======== Data records

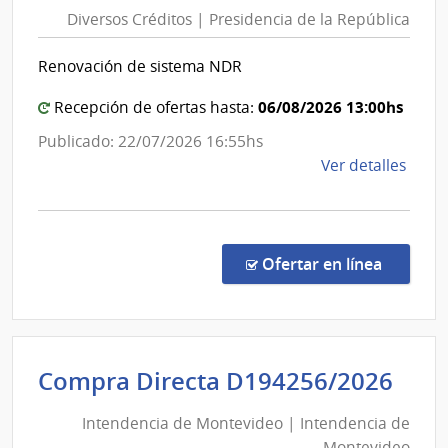
Crédit
Univ
Diversos Créditos | Presidencia de la República
|
Tecno
Presid
del
Renovación de sistema NDR
de
Urug
la
06/08/2026 13:00hs
Recepción de ofertas hasta:
Repúbl
Publicado: 22/07/2026 16:55hs
de
Ver detalles
la
comp
Licit
Abre
en la co
Ofertar en línea
8/20
|
Diver
Crédi
Int
Compra Directa D194256/2026
|
de
Presi
Intendencia de Montevideo | Intendencia de
Mon
de
Montevideo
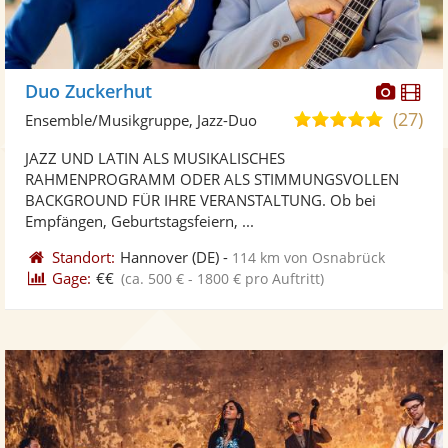
Diese
Di
Duo Zuckerhut
Künst
Kü
(27)
5,0
Ensemble/Musikgruppe, Jazz-Duo
stellt
ste
von
JAZZ UND LATIN ALS MUSIKALISCHES
Fotos
Vi
5
RAHMENPROGRAMM ODER ALS STIMMUNGSVOLLEN
bereit
ber
Sternen
BACKGROUND FÜR IHRE VERANSTALTUNG. Ob bei
Empfängen, Geburtstagsfeiern, ...
Standort:
Hannover
(DE)
-
114 km von Osnabrück
Gage:
€€
(ca. 500 € - 1800 € pro Auftritt)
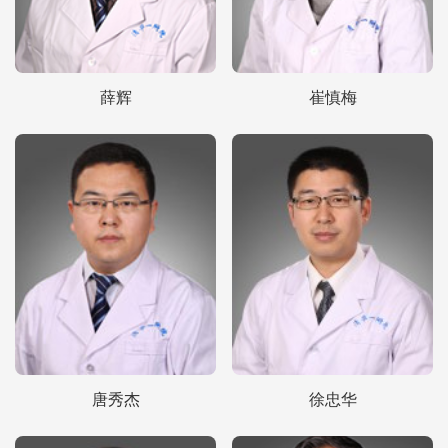
薛辉
崔慎梅
唐秀杰
徐忠华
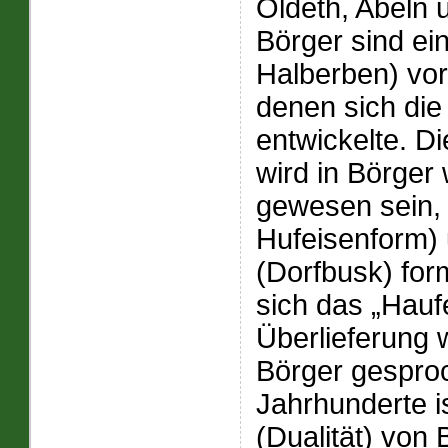
Oldeth, Abeln 
Börger sind ein
Halberben) vo
denen sich die
entwickelte. Di
wird in Börger
gewesen sein, 
Hufeisenform) 
(Dorfbusk) for
sich das „Haufe
Überlieferung 
Börger gespro
Jahrhunderte i
(Dualität) von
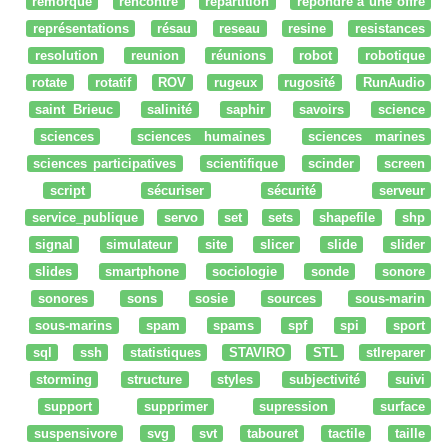
remorque
rencontre
répartition
répondre à une offre
représentations
résau
reseau
resine
resistances
resolution
reunion
réunions
robot
robotique
rotate
rotatif
ROV
rugeux
rugosité
RunAudio
saint Brieuc
salinité
saphir
savoirs
science
sciences
sciences humaines
sciences marines
sciences participatives
scientifique
scinder
screen
script
sécuriser
sécurité
serveur
service_publique
servo
set
sets
shapefile
shp
signal
simulateur
site
slicer
slide
slider
slides
smartphone
sociologie
sonde
sonore
sonores
sons
sosie
sources
sous-marin
sous-marins
spam
spams
spf
spi
sport
sql
ssh
statistiques
STAVIRO
STL
stlreparer
storming
structure
styles
subjectivité
suivi
support
supprimer
supression
surface
suspensivore
svg
svt
tabouret
tactile
taille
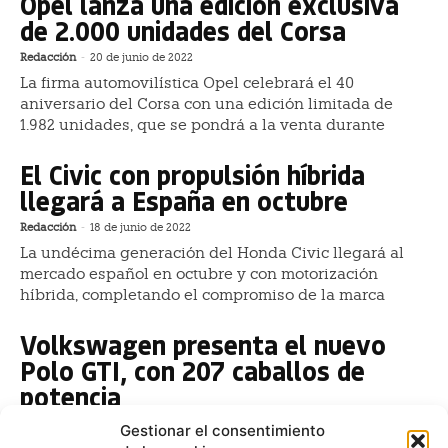
Opel lanza una edición exclusiva
de 2.000 unidades del Corsa
Redacción
-
20 de junio de 2022
La firma automovilística Opel celebrará el 40
aniversario del Corsa con una edición limitada de
1.982 unidades, que se pondrá a la venta durante
El Civic con propulsión híbrida
llegará a España en octubre
Redacción
-
18 de junio de 2022
La undécima generación del Honda Civic llegará al
mercado español en octubre y con motorización
híbrida, completando el compromiso de la marca
Volkswagen presenta el nuevo
Polo GTI, con 207 caballos de
potencia
Redacción
-
18 de junio de 2022
Gestionar el consentimiento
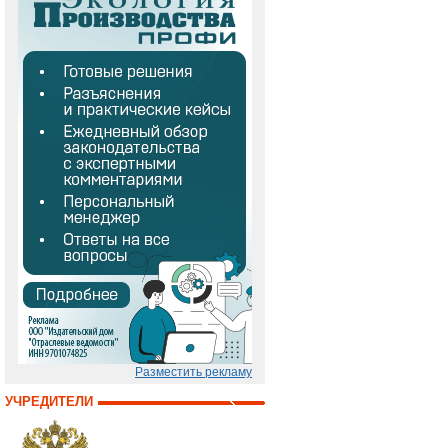
Разместить рекламу
УЧРЕДИТЕЛИ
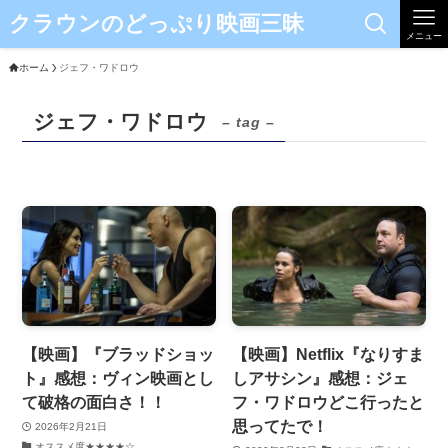
クラウンのどっぷり映画三昧
メニュー
ホーム
ジェフ・ワドロウ
ジェフ・ワドロウ
– tag –
【映画】『ブラッドショッ
【映画】Netflix『なりすま
ト』感想：ヴィン映画とし
しアサシン』感想：ジェ
て破格の面白さ！！
フ・ワドロウどこ行ったと
思ってたで！
2026年2月21日
オススメ度★★★★☆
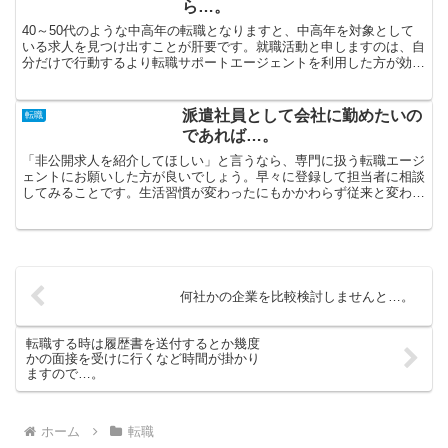
ら…。
40～50代のような中高年の転職となりますと、中高年を対象として
いる求人を見つけ出すことが肝要です。就職活動と申しますのは、自
分だけで行動するより転職サポートエージェントを利用した方が効率
的です。あなた自身に合う仕事は非公開求人の中から探せ...
派遣社員として会社に勤めたいの
転職
であれば…。
「非公開求人を紹介してほしい」と言うなら、専門に扱う転職エージ
ェントにお願いした方が良いでしょう。早々に登録して担当者に相談
してみることです。生活習慣が変わったにもかかわらず従来と変わら
ない雇用条件で勤めるというのは困難ではないですか？時代...
何社かの企業を比較検討しませんと…。
転職する時は履歴書を送付するとか幾度
かの面接を受けに行くなど時間が掛かり
ますので…。
ホーム
転職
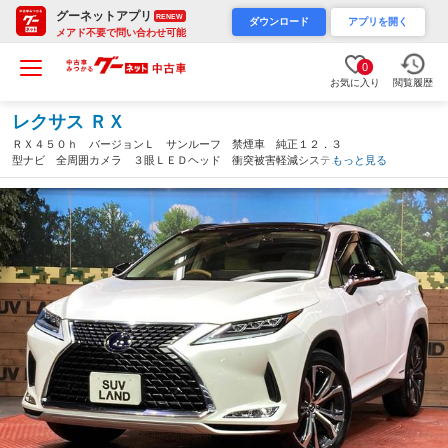
グーネットアプリ
RENEW
ダウンロード
アプリを開く
メアド不要で問い合わせ可能
0
お気に入り
閲覧履歴
レクサス ＲＸ
ＲＸ４５０ｈ バージョンＬ サンルーフ 禁煙車 純正１２．３
型ナビ 全周囲カメラ ３眼ＬＥＤヘッド 衝突被害軽減システ
もっと見る
ム レーダークルーズ 電動リアゲート レザーシート 全席シー
トヒーター 前席シートエアコン 全席パワーシート（愛知県）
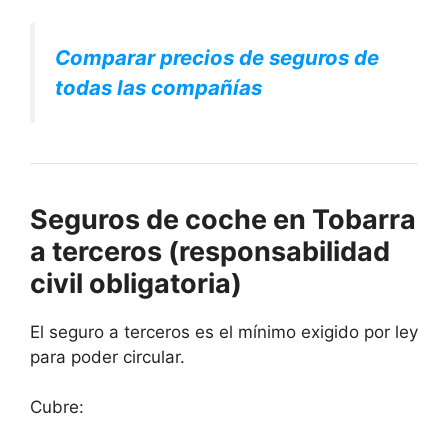
Comparar precios de seguros de
todas las compañías
Seguros de coche en Tobarra
a terceros (responsabilidad
civil obligatoria)
El seguro a terceros es el mínimo exigido por ley
para poder circular.
Cubre:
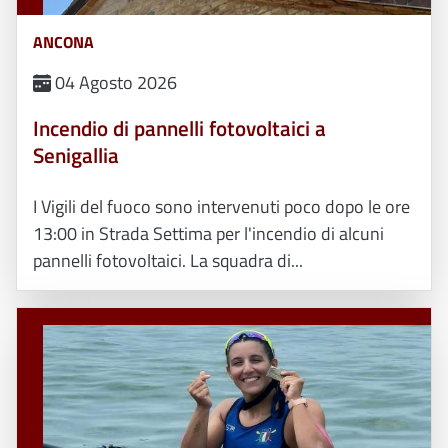
ANCONA
04 Agosto 2026
Incendio di pannelli fotovoltaici a
Senigallia
I Vigili del fuoco sono intervenuti poco dopo le ore
13:00 in Strada Settima per l'incendio di alcuni
pannelli fotovoltaici. La squadra di...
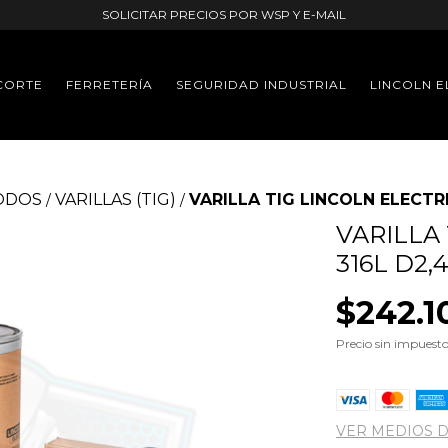
SOLICITAR PRECIOS POR WSP Y E-MAIL
CORTE
FERRETERÍA
SEGURIDAD INDUSTRIAL
LINCOLN E
ODOS
VARILLAS (TIG)
VARILLA TIG LINCOLN ELECTR
/
/
VARILLA 
316L D2
$242.1
Precio sin impuest
VER MEDIOS 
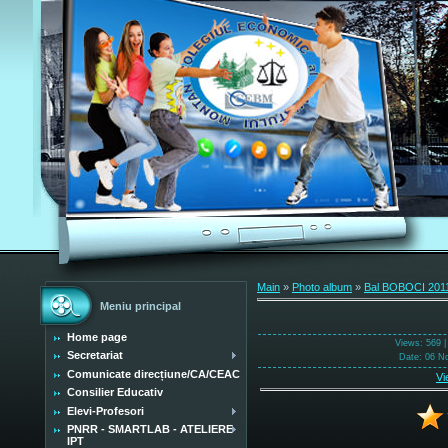
Main
»
Photo album
»
Bal BOBOCI 201
Meniu principal
Home page
Views
: 569 
Secretariat
Date
: 06 N
Comunicate direcțiune/CA/CEAC
Vi
Consilier Educativ
Elevi-Profesori
PNRR - SMARTLAB - ATELIERE
IPT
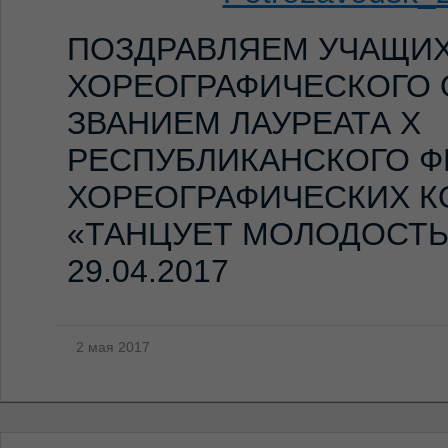
ПОЗДРАВЛЯЕМ УЧАЩИХ
ХОРЕОГРАФИЧЕСКОГО 
ЗВАНИЕМ ЛАУРЕАТА
X
РЕСПУБЛИКАНСКОГО Ф
ХОРЕОГРАФИЧЕСКИХ К
«ТАНЦУЕТ МОЛОДОСТЬ»,
29.04.2017
2 мая 2017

================

▸ **What is required**
List every line above that contains the word "Opel".

▸ **Written response**
Opel lanza una edición exclusiva
La firma automovilística Opel celebrará el 40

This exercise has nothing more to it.